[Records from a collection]

◇ ◇ ◇ ◇

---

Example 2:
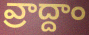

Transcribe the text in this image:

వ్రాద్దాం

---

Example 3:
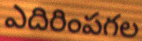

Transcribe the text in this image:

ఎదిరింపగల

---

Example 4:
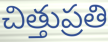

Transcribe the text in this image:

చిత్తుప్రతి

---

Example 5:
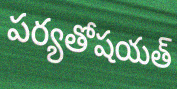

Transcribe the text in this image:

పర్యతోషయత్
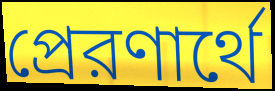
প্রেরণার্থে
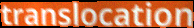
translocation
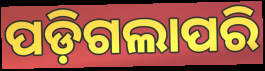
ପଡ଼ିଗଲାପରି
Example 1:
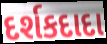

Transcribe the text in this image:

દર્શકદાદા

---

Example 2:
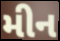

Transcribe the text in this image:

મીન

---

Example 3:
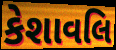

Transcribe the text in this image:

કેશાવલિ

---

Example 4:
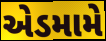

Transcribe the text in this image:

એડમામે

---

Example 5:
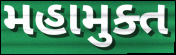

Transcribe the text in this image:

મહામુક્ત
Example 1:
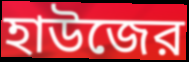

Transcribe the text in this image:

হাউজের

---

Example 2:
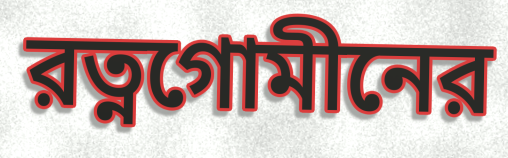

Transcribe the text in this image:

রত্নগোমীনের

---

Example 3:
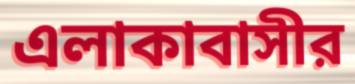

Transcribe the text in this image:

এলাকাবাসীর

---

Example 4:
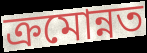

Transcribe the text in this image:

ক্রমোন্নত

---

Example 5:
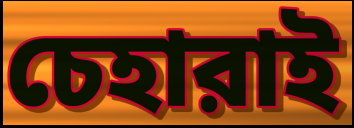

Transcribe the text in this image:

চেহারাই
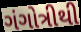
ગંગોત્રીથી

◇ ◇ ◇ ◇

== Activity ==
An exact reproduction of the data is needed, with no pictures included.

== Solved problem ==
---

Example 2:

Transcribe the text in this image:

వ్రాద్దాం

---

Example 3:

Transcribe the text in this image:

ఎదిరింపగల

---

Example 4:

Transcribe the text in this image:

చిత్తుప్రతి

---

Example 5:

Transcribe the text in this image:

పర్యతోషయత్
প্রেরণার্থে
translocation
ପଡ଼ିଗଲାପରି
Example 1:

Transcribe the text in this image:

દર્શકદાદા

---

Example 2:

Transcribe the text in this image:

મીન

---

Example 3:

Transcribe the text in this image:

કેશાવલિ

---

Example 4:

Transcribe the text in this image:

એડમામે

---

Example 5:

Transcribe the text in this image:

મહામુક્ત
Example 1:

Transcribe the text in this image:

হাউজের

---

Example 2:

Transcribe the text in this image:

রত্নগোমীনের

---

Example 3:

Transcribe the text in this image:

এলাকাবাসীর

---

Example 4:

Transcribe the text in this image:

ক্রমোন্নত

---

Example 5:

Transcribe the text in this image:

চেহারাই
ગંગોત્રીથી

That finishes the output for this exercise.